- Work instructions
Please give the lines below again exactly as they stand, from the one that contains "FOX DESEMBARCA EN" up to and including the one that contains "свою особенно важную роль в борьбе с", leaving all pictures out.

- Data listing

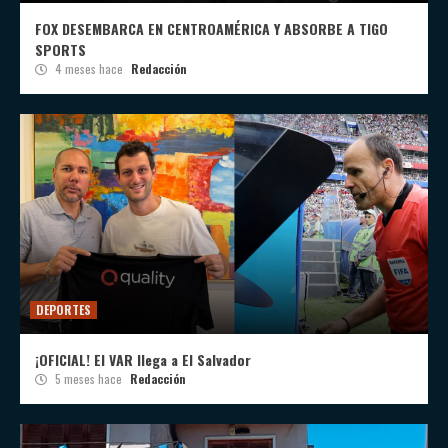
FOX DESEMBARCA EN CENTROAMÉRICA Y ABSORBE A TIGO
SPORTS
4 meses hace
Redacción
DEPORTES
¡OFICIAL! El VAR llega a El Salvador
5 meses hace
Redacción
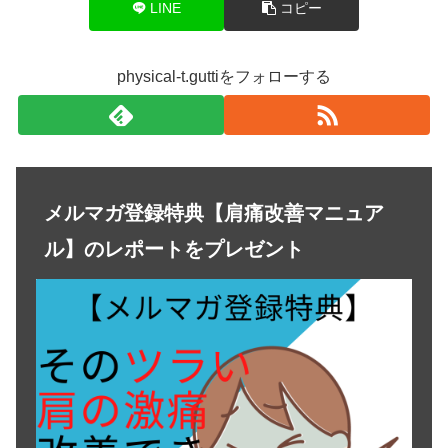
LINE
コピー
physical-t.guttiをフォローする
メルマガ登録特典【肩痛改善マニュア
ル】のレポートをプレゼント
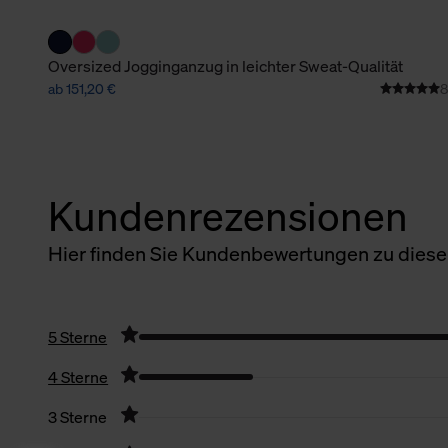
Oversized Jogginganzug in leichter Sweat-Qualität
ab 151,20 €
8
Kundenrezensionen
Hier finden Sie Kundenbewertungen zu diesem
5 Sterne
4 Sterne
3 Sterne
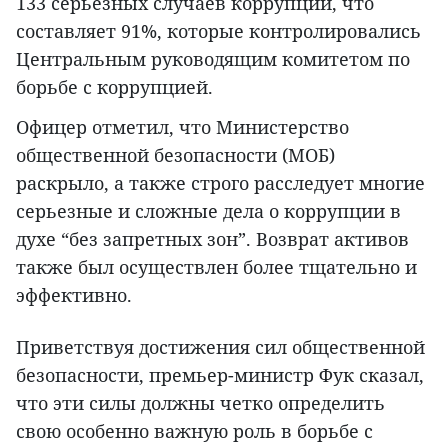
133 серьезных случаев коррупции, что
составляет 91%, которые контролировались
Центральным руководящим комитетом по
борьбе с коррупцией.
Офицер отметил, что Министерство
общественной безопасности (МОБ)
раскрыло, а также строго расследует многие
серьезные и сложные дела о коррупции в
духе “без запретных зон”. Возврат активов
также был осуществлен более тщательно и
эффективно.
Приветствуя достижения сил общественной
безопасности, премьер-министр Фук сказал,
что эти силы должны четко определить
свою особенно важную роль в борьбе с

--

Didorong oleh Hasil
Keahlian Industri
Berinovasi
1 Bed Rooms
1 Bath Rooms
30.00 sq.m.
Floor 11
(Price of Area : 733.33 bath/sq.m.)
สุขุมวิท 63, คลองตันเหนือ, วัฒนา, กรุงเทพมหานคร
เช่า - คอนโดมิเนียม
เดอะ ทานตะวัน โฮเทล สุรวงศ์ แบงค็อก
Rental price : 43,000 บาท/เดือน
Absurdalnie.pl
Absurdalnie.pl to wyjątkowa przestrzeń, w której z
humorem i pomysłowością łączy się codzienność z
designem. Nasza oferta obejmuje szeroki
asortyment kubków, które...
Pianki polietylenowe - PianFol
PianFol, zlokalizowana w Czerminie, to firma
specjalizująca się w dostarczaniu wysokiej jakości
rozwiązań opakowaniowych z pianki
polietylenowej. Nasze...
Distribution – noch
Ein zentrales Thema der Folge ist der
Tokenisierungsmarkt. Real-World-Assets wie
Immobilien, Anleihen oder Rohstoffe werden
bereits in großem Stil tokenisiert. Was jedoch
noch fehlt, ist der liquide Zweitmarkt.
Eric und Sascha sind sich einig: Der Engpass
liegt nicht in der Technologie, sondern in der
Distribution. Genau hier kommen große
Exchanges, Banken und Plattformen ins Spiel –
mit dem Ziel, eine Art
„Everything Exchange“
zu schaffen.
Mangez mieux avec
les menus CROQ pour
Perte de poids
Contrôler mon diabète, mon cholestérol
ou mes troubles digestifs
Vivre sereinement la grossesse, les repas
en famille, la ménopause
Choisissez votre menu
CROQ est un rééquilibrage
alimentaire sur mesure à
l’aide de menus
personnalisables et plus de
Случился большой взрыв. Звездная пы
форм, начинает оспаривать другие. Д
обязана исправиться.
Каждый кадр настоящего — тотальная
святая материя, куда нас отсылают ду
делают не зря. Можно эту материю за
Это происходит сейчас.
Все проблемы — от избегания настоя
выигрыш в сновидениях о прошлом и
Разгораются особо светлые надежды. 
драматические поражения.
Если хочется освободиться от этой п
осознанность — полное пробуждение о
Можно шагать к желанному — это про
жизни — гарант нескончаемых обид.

- Written answer
FOX DESEMBARCA EN CENTROAMÉRICA Y ABSORBE A TIGO
SPORTS
4 meses hace
Redacción
DEPORTES
¡OFICIAL! El VAR llega a El Salvador
5 meses hace
Redacción
LINE
コピー
physical-t.guttiをフォローする
メルマガ登録特典【肩痛改善マニュア
ル】のレポートをプレゼント
Oversized Jogginganzug in leichter Sweat-Qualität
ab 151,20 €
8
Kundenrezensionen
Hier finden Sie Kundenbewertungen zu diesem
5 Sterne
4 Sterne
3 Sterne
133 серьезных случаев коррупции, что
составляет 91%, которые контролировались
Центральным руководящим комитетом по
борьбе с коррупцией.
Офицер отметил, что Министерство
общественной безопасности (МОБ)
раскрыло, а также строго расследует многие
серьезные и сложные дела о коррупции в
духе “без запретных зон”. Возврат активов
также был осуществлен более тщательно и
эффективно.
Приветствуя достижения сил общественной
безопасности, премьер-министр Фук сказал,
что эти силы должны четко определить
свою особенно важную роль в борьбе с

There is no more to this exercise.